*** Data for this task ***

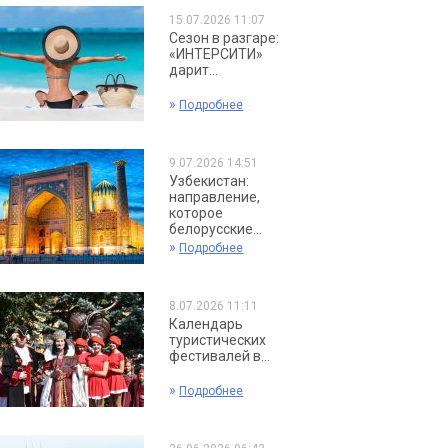
15.07.2026 11:07
Сезон в разгаре:
«ИНТЕРСИТИ»
дарит...
»
Подробнее
9.07.2026 14:51
Узбекистан:
направление,
которое
белорусские...
»
Подробнее
8.07.2026 11:11
Календарь
туристических
фестивалей в...
»
Подробнее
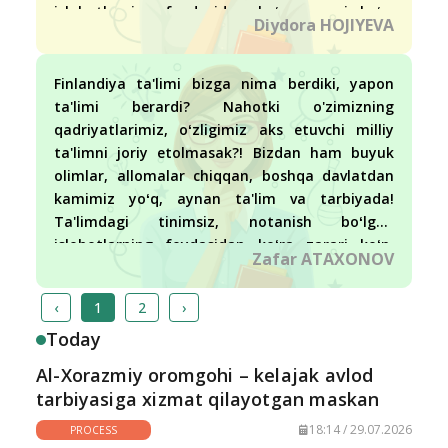
islohotlarning foydasidan koʻra zarari koʻp.
Diydora HOJIYEVA
O'qituvchilarga ham oson emas, undan bunga
moslashaverish.
Finlandiya ta'limi bizga nima berdiki, yapon
ta'limi berardi? Nahotki o'zimizning
qadriyatlarimiz, oʻzligimiz aks etuvchi milliy
ta'limni joriy etolmasak?! Bizdan ham buyuk
olimlar, allomalar chiqqan, boshqa davlatdan
kamimiz yoʻq, aynan ta'lim va tarbiyada!
Ta'limdagi tinimsiz, notanish boʻlgan
islohotlarning foydasidan koʻra zarari koʻp.
Zafar ATAXONOV
O'qituvchilarga ham oson emas, undan bunga
moslashaverish.
‹
1
2
›
Today
Al-Xorazmiy oromgohi – kelajak avlod
tarbiyasiga xizmat qilayotgan maskan
18:14 / 29.07.2026
PROCESS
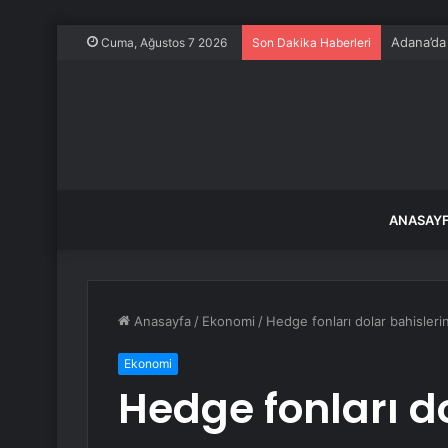
Adana’da
Cuma, Ağustos 7 2026
Son Dakika Haberleri
ANASAY
Anasayfa
/
Ekonomi
/
Hedge fonları dolar bahisleri
Ekonomi
Hedge fonları do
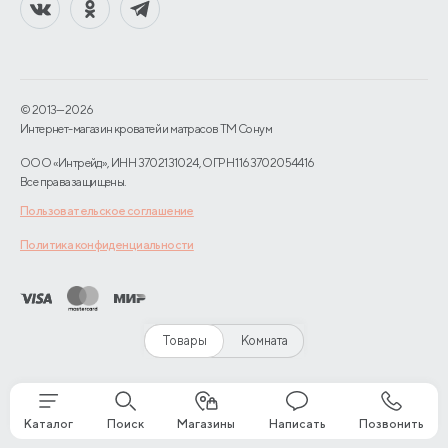
© 2013—2026
Интернет-магазин кроватей и матрасов TM Сонум
ООО «Интрейд», ИНН 3702131024, ОГРН 1163702054416
Все права защищены.
Пользовательское соглашение
Политика конфиденциальности
Товары
Комната
Каталог
Поиск
Магазины
Написать
Позвонить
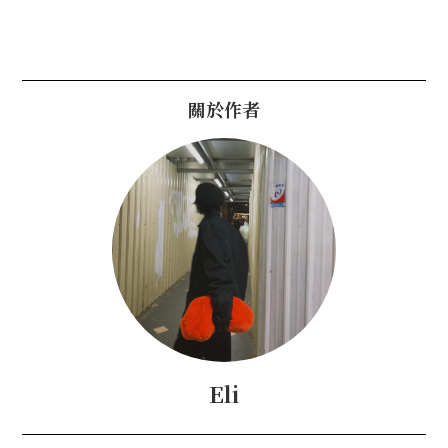
關於作者
Eli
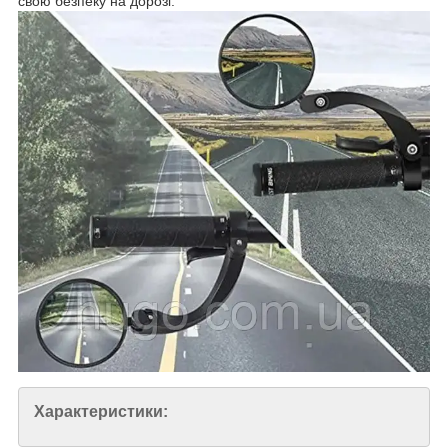
свою безпеку на дорозі.
Характеристики:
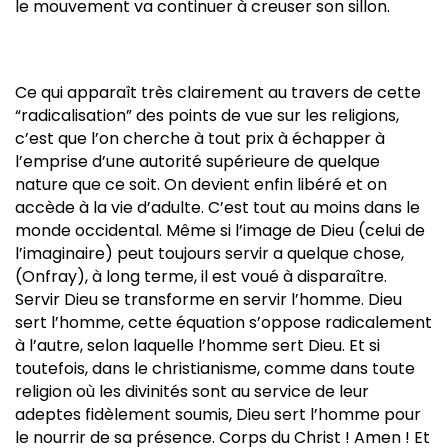
le mouvement va continuer à creuser son sillon.
Ce qui apparaît très clairement au travers de cette
“radicalisation” des points de vue sur les religions,
c’est que l’on cherche à tout prix à échapper à
l’emprise d’une autorité supérieure de quelque
nature que ce soit. On devient enfin libéré et on
accède à la vie d’adulte. C’est tout au moins dans le
monde occidental. Même si l’image de Dieu (celui de
l’imaginaire) peut toujours servir a quelque chose,
(Onfray), à long terme, il est voué à disparaître.
Servir Dieu se transforme en servir l’homme. Dieu
sert l’homme, cette équation s’oppose radicalement
à l’autre, selon laquelle l’homme sert Dieu. Et si
toutefois, dans le christianisme, comme dans toute
religion où les divinités sont au service de leur
adeptes fidèlement soumis, Dieu sert l’homme pour
le nourrir de sa présence. Corps du Christ ! Amen ! Et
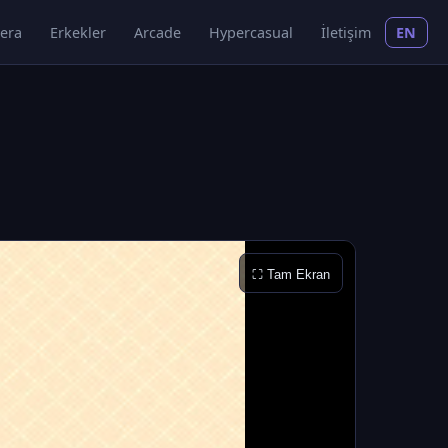
era
Erkekler
Arcade
Hypercasual
İletişim
EN
⛶ Tam Ekran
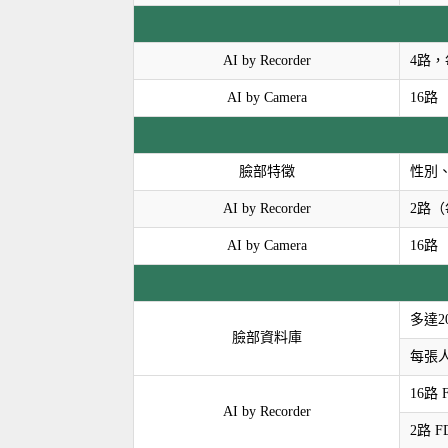
AI by Recorder
4路，
AI by Camera
16路
臉部特徵
性別
AI by Recorder
2路（
AI by Camera
16路
多達2
臉部資料庫
每張
16路 F
AI by Recorder
2路 FD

*** End of Data for this task ***

## What you have to do
Go line by line through the records above and copy each one containing "limi".

## Output below
Finlandiya ta'limi bizga nima berdiki, yapon
ta'limi berardi? Nahotki o'zimizning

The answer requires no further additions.